Table 1.Treatment positionning in the therapeutic startegy, drug retention and efficacy of treatments used for the management of chronic manifestations of calcium pyrophosphate deposition disease.

Figure 1. Kaplan-Meyer survival plots of colchicine, methotrexate, anakinra and tocilizumab for the treatment of chronic manifestations of calcium pyrophsophate deposition disease.
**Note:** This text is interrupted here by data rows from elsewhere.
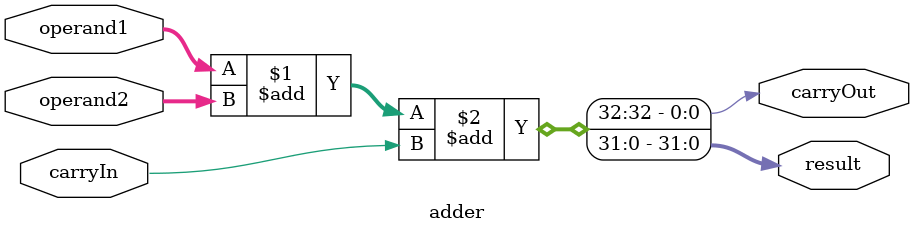
<source format=sv>
module adder #(n = 32)
	(input logic [n - 1:0] operand1, operand2,
	 input logic carryIn,
	 output logic carryOut,
	 output logic [n-1:0] result);
	 
	
	assign {carryOut, result } = operand1 + operand2 + carryIn;
	 
endmodule 
</source>
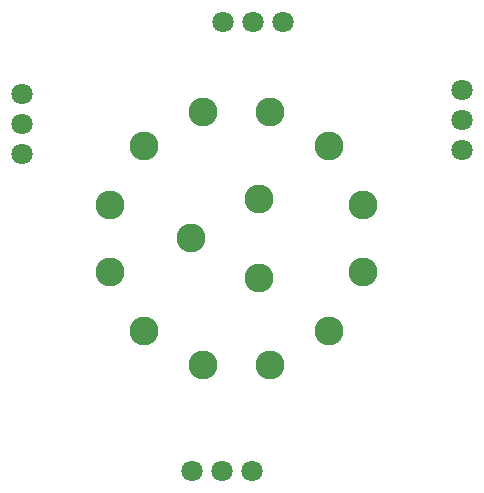
<source format=gbr>
%TF.GenerationSoftware,Altium Limited,Altium Designer,24.3.1 (35)*%
G04 Layer_Color=8388736*
%FSLAX45Y45*%
%MOMM*%
%TF.SameCoordinates,E8A12EDD-E49B-488F-A359-F1DCA573E5E5*%
%TF.FilePolarity,Negative*%
%TF.FileFunction,Soldermask,Top*%
%TF.Part,Single*%
G01*
G75*
%TA.AperFunction,ComponentPad*%
%ADD16C,2.45320*%
%ADD17C,1.80320*%
D16*
X4115300Y4126800D02*
D03*
X3828000Y4624400D02*
D03*
Y5199000D02*
D03*
X4115300Y5696600D02*
D03*
X4612900Y5983900D02*
D03*
X5187500D02*
D03*
X5685100Y5696600D02*
D03*
X5972400Y5199000D02*
D03*
Y4624400D02*
D03*
X5685100Y4126800D02*
D03*
X5187500Y3839500D02*
D03*
X4612900D02*
D03*
X4515200Y4911700D02*
D03*
X5092700Y5245100D02*
D03*
Y4578300D02*
D03*
D17*
X4521200Y2946400D02*
D03*
X4775200D02*
D03*
X5029200D02*
D03*
X6807200Y5664200D02*
D03*
Y5918200D02*
D03*
Y6172200D02*
D03*
X5295900Y6743700D02*
D03*
X5041900D02*
D03*
X4787900D02*
D03*
X3086100Y6134100D02*
D03*
Y5880100D02*
D03*
Y5626100D02*
D03*
%TF.MD5,e07f0ad35e680ca858f588fc9ebfcec3*%
M02*

</source>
Disclosures: J. Damart, None; S. Sirotti, None; M. Andrès, Menarini, Grunenthal; E. Cipolletta, None; G. Filippou, None; D. Carboni, None; E. Filippucci, None; P. Diez, None; A. Abhishek, AstraZeneca, Pfizer, Oxford immunotec, Inflazome, NGMBiopharmaceuticals, Uptodate, Cadilla pharmaceuticals; A. Latourte, None; H. Ea, None; S. Ottaviani, None; J. Letarouilly, None; R. Desbarbieux, None; S. Graf, None; L. Norberciak, None; P. Richette, AbbVie, Amgen, Biogen, Bristol Myers Squibb, Celgene, Eli Lilly, Janssen, Novartis, Pfizer, Roche, Sanofi-Aventis, UCB; T. Pascart, None.